Dataset excerpts:
_ _ _ _
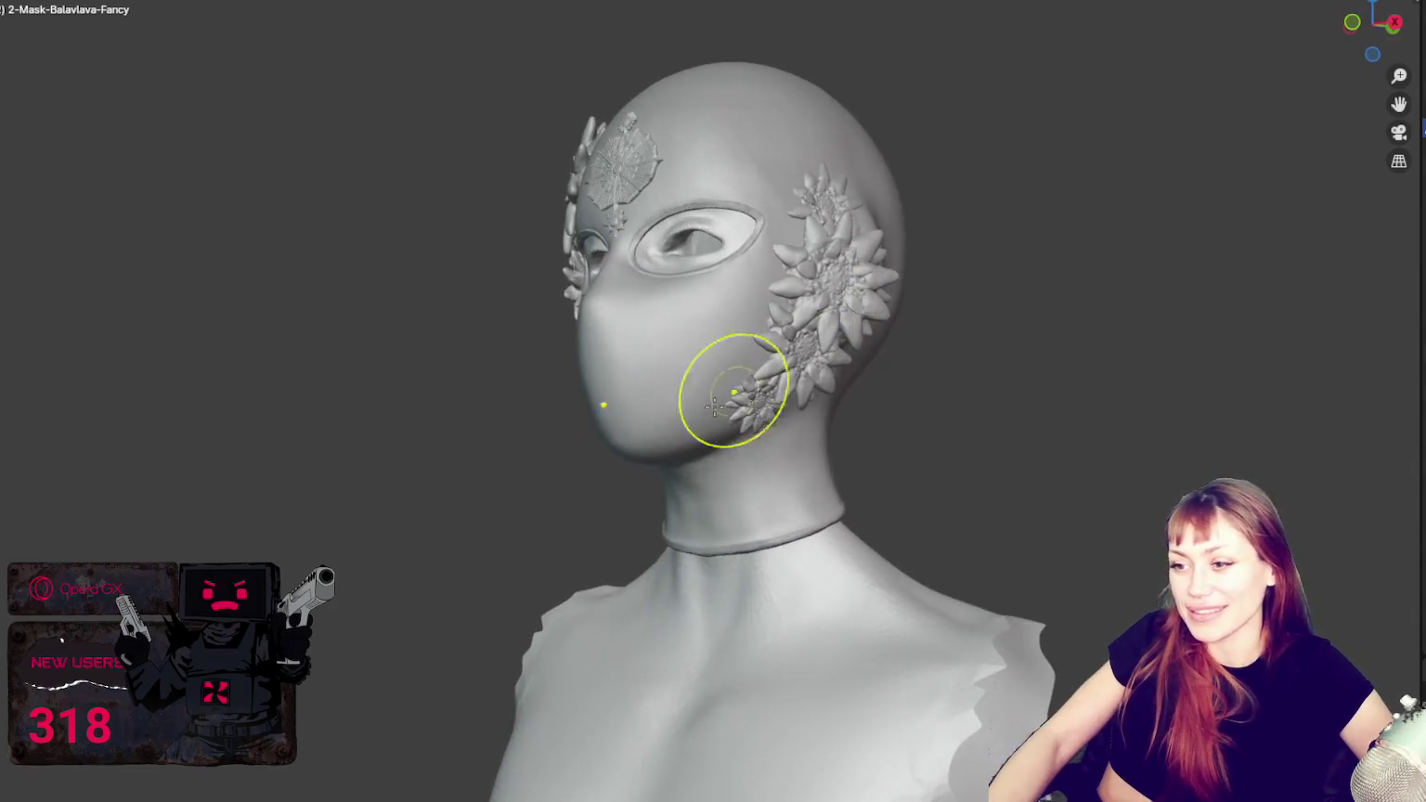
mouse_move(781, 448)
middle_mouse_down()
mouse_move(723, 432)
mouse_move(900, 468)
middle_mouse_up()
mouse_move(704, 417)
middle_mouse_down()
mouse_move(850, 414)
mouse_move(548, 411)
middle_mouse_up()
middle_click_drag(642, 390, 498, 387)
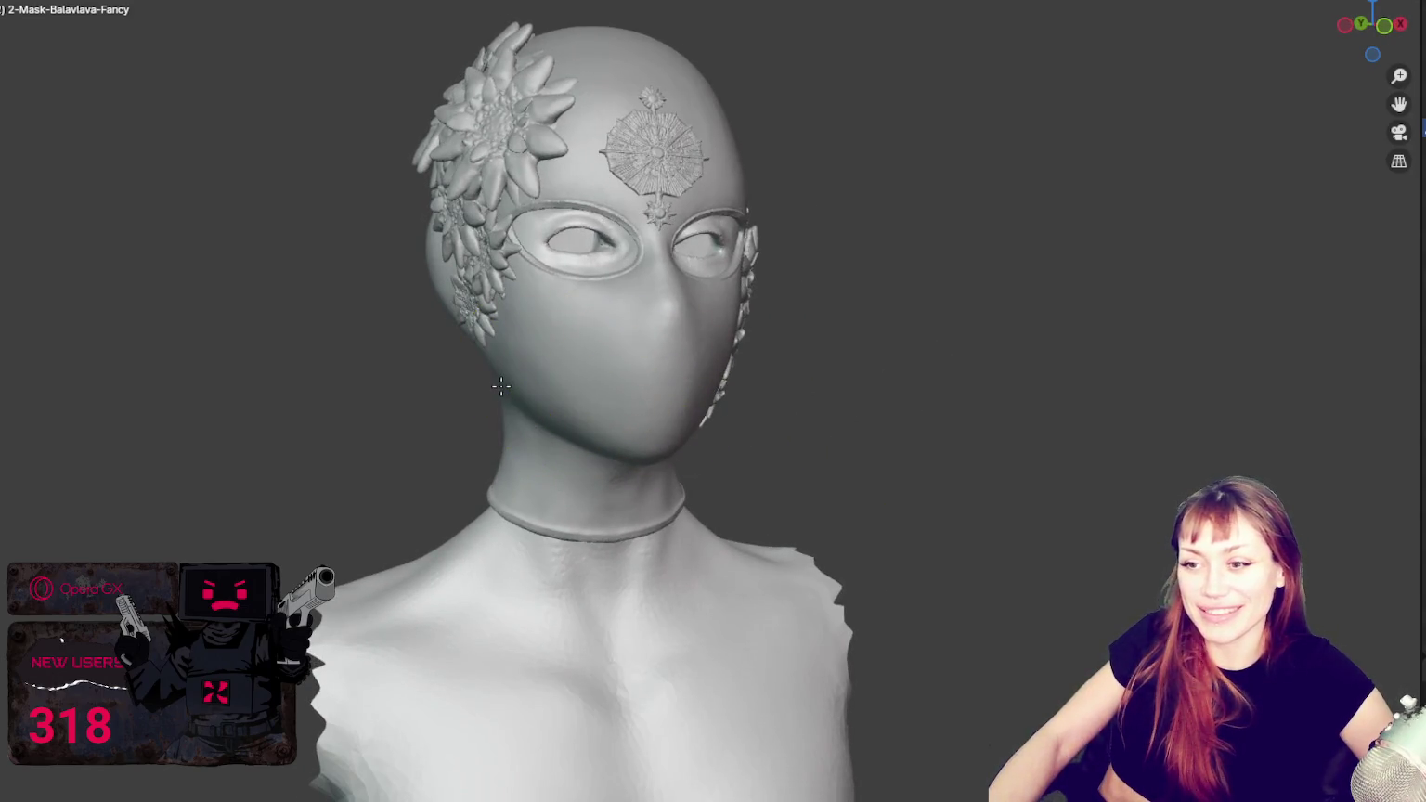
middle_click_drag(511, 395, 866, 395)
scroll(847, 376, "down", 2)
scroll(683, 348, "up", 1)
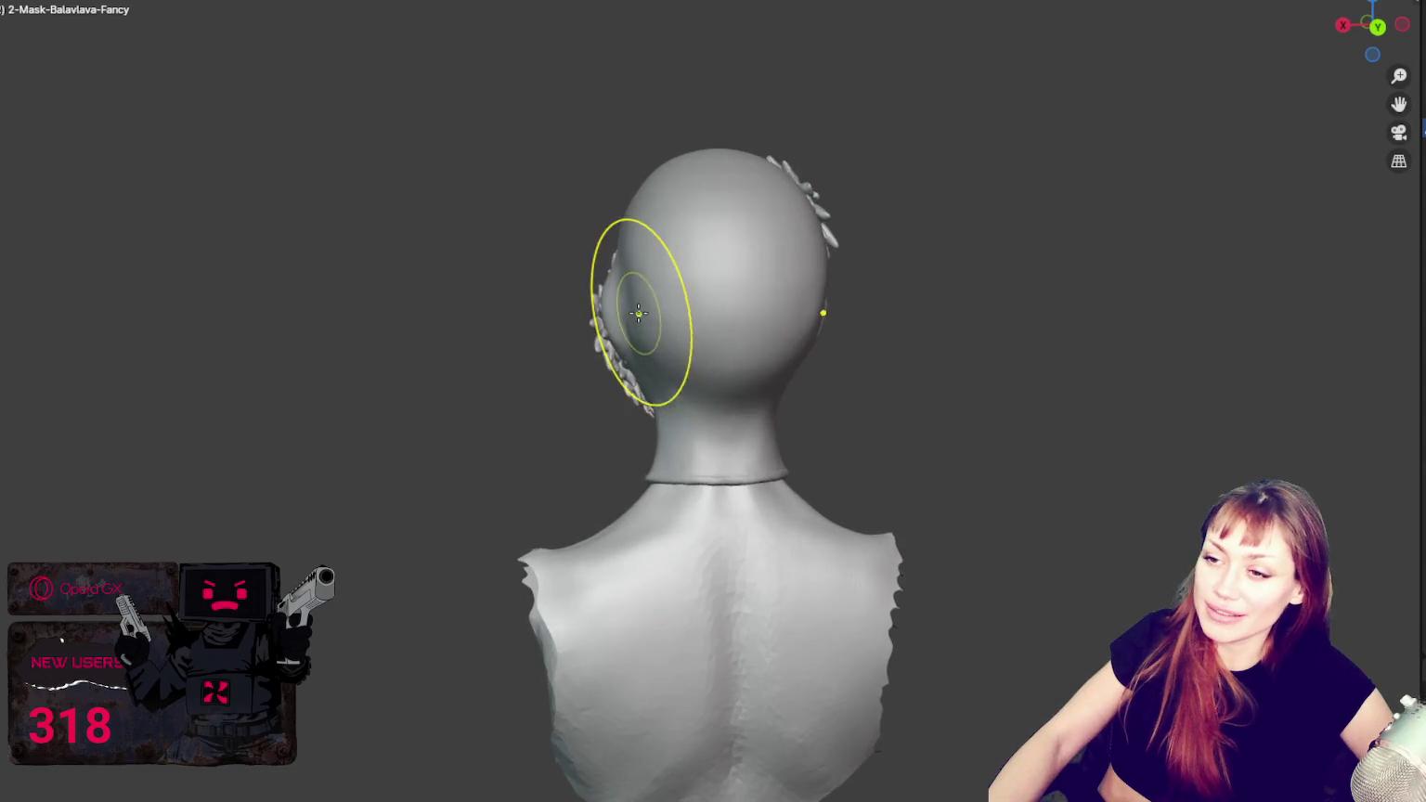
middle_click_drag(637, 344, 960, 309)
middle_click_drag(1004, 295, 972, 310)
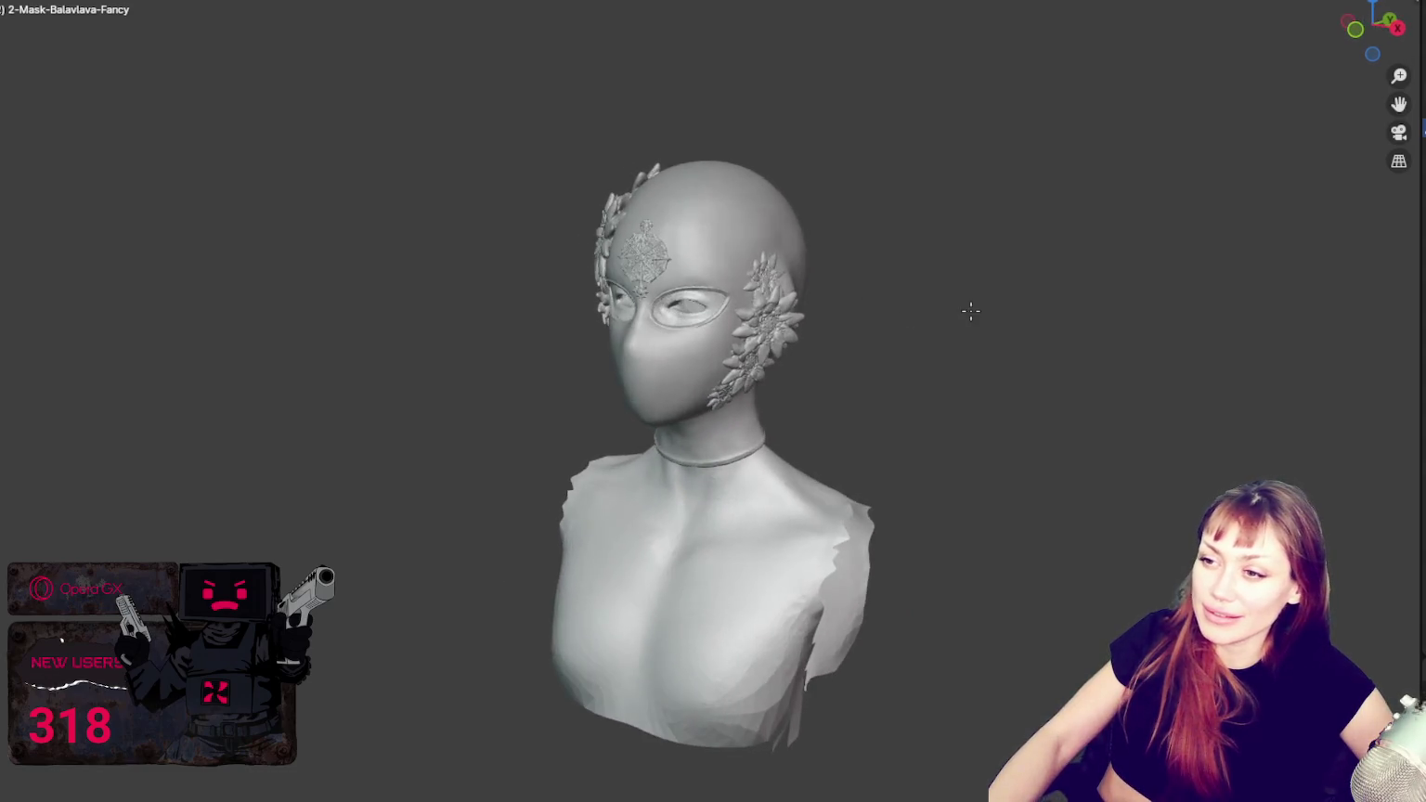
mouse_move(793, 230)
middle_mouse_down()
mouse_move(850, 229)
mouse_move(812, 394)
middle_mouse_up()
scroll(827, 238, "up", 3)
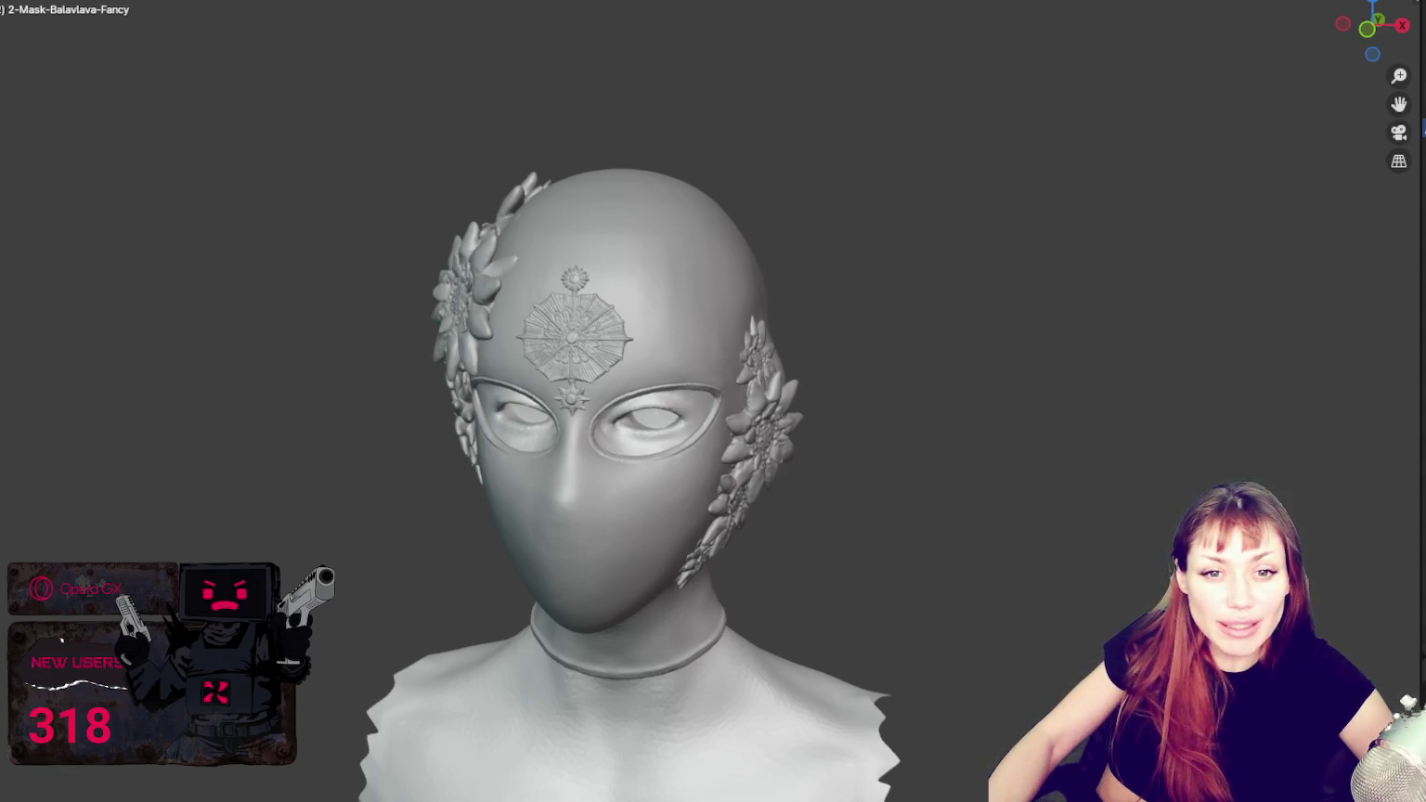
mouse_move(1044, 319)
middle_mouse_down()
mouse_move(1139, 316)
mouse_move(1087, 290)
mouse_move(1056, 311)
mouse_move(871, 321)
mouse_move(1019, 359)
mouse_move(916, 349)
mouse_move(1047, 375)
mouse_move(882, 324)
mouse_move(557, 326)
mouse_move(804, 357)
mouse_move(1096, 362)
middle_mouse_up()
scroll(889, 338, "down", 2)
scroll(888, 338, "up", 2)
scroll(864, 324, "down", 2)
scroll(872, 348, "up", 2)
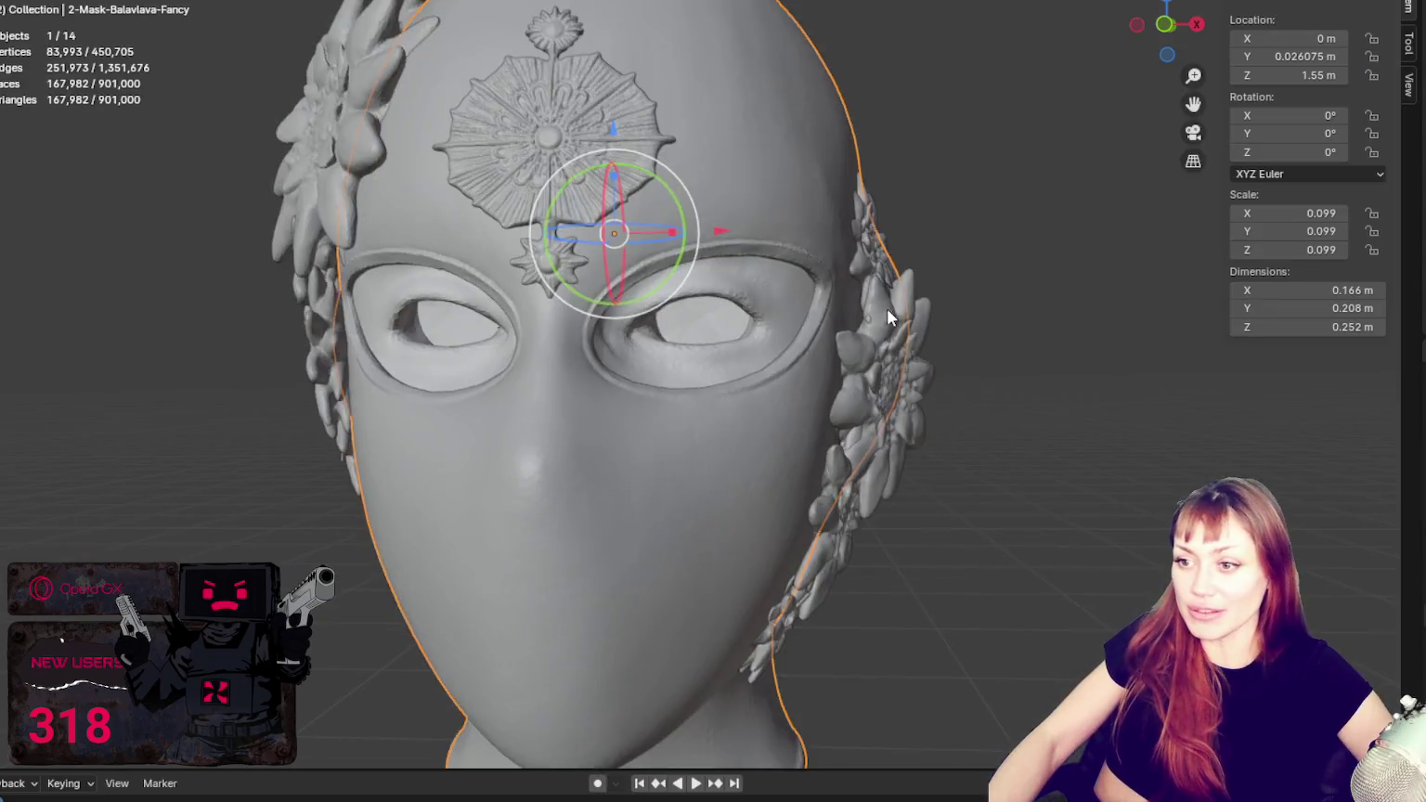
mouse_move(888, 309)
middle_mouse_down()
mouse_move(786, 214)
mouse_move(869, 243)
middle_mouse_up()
_ _ _ _
Task item:
Although the records above include pictures, the copy must contain only their exact text.

Result of this task:
mouse_move(781, 448)
middle_mouse_down()
mouse_move(723, 432)
mouse_move(900, 468)
middle_mouse_up()
mouse_move(704, 417)
middle_mouse_down()
mouse_move(850, 414)
mouse_move(548, 411)
middle_mouse_up()
middle_click_drag(642, 390, 498, 387)
middle_click_drag(511, 395, 866, 395)
scroll(847, 376, "down", 2)
scroll(683, 348, "up", 1)
middle_click_drag(637, 344, 960, 309)
middle_click_drag(1004, 295, 972, 310)
mouse_move(793, 230)
middle_mouse_down()
mouse_move(850, 229)
mouse_move(812, 394)
middle_mouse_up()
scroll(827, 238, "up", 3)
mouse_move(1044, 319)
middle_mouse_down()
mouse_move(1139, 316)
mouse_move(1087, 290)
mouse_move(1056, 311)
mouse_move(871, 321)
mouse_move(1019, 359)
mouse_move(916, 349)
mouse_move(1047, 375)
mouse_move(882, 324)
mouse_move(557, 326)
mouse_move(804, 357)
mouse_move(1096, 362)
middle_mouse_up()
scroll(889, 338, "down", 2)
scroll(888, 338, "up", 2)
scroll(864, 324, "down", 2)
scroll(872, 348, "up", 2)
mouse_move(888, 309)
middle_mouse_down()
mouse_move(786, 214)
mouse_move(869, 243)
middle_mouse_up()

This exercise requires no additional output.